To do: Please count how many lines of the material below contain the string "Stores", matching case exactly, and give only that number.

Stored items:
--- START ---
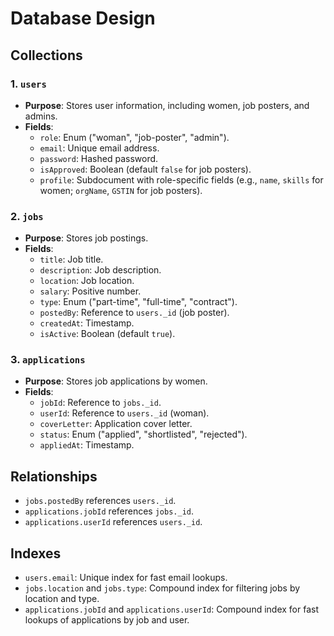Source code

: # Database Design

## Collections

### 1. `users`

- **Purpose**: Stores user information, including women, job posters, and admins.
- **Fields**:
  - `role`: Enum ("woman", "job-poster", "admin").
  - `email`: Unique email address.
  - `password`: Hashed password.
  - `isApproved`: Boolean (default `false` for job posters).
  - `profile`: Subdocument with role-specific fields (e.g., `name`, `skills` for women; `orgName`, `GSTIN` for job posters).

### 2. `jobs`

- **Purpose**: Stores job postings.
- **Fields**:
  - `title`: Job title.
  - `description`: Job description.
  - `location`: Job location.
  - `salary`: Positive number.
  - `type`: Enum ("part-time", "full-time", "contract").
  - `postedBy`: Reference to `users._id` (job poster).
  - `createdAt`: Timestamp.
  - `isActive`: Boolean (default `true`).

### 3. `applications`

- **Purpose**: Stores job applications by women.
- **Fields**:
  - `jobId`: Reference to `jobs._id`.
  - `userId`: Reference to `users._id` (woman).
  - `coverLetter`: Application cover letter.
  - `status`: Enum ("applied", "shortlisted", "rejected").
  - `appliedAt`: Timestamp.

## Relationships

- `jobs.postedBy` references `users._id`.
- `applications.jobId` references `jobs._id`.
- `applications.userId` references `users._id`.

## Indexes

- `users.email`: Unique index for fast email lookups.
- `jobs.location` and `jobs.type`: Compound index for filtering jobs by location and type.
- `applications.jobId` and `applications.userId`: Compound index for fast lookups of applications by job and user.
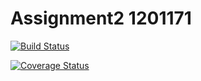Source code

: # Assignment2 1201171

[![Build Status](https://travis-ci.com/Massimoder/Assignment-2-TOS.svg?branch=develop)](https://travis-ci.com/Massimoder/Assignment-2-TOS)

[![Coverage Status](https://coveralls.io/repos/github/Massimoder/Assignment-2-TOS/badge.svg?branch=master)](https://coveralls.io/github/Massimoder/Assignment-2-TOS?branch=master)
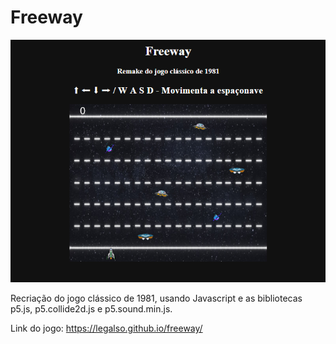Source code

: # Freeway

![preview](/imagens/preview.png)

Recriação do jogo clássico de 1981, usando Javascript e as bibliotecas p5.js, p5.collide2d.js e p5.sound.min.js.

Link do jogo: https://legalso.github.io/freeway/

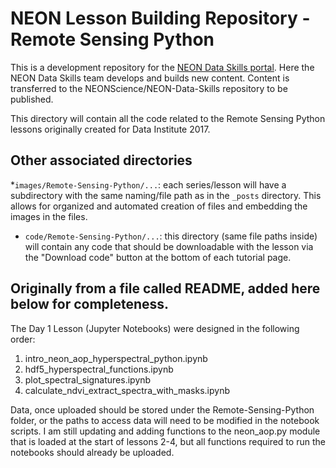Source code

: # NEON Lesson Building Repository - Remote Sensing Python
This is a development repository for the
<a href="http://www.neondataskills.org" target="_blank">NEON Data Skills portal</a>. 
Here the NEON Data Skills team develops and builds new content. Content is 
transferred to the NEONScience/NEON-Data-Skills repository to be published. 

This directory will contain all the code related to the Remote Sensing Python
lessons originally created for Data Institute 2017. 


## Other associated directories

*`images/Remote-Sensing-Python/...`: each series/lesson will have a subdirectory with the same naming/file
path as in the `_posts` directory. This allows for organized and automated 
creation of files and embedding the images in the files.  
* `code/Remote-Sensing-Python/...`: this directory (same file paths inside) will contain any code that 
should be downloadable with the lesson via the "Download code" button at the 
bottom of each tutorial page. 

## Originally from a file called README, added here below for completeness.

The Day 1 Lesson (Jupyter Notebooks) were designed in the following order:

1. intro_neon_aop_hyperspectral_python.ipynb
2. hdf5_hyperspectral_functions.ipynb
3. plot_spectral_signatures.ipynb
4. calculate_ndvi_extract_spectra_with_masks.ipynb

Data, once uploaded should be stored under the Remote-Sensing-Python folder, or the paths to access data will need to be modified in the notebook scripts.
I am still updating and adding functions to the neon_aop.py module that is loaded at the start of lessons 2-4, but all functions required to run the notebooks should already be uploaded.
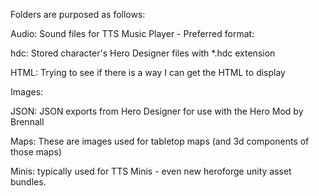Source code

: Folders are purposed as follows:

Audio: Sound files for TTS Music Player - Preferred format:

hdc: Stored character's Hero Designer files with *.hdc extension

HTML: Trying to see if there is a way I can get the HTML to display

Images: 

JSON: JSON exports from Hero Designer for use with the Hero Mod by Brennall

Maps: These are images used for tabletop maps (and 3d components of those maps)

Minis: typically used for TTS Minis - even new heroforge unity asset bundles.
--- END ---
Problem solution: 3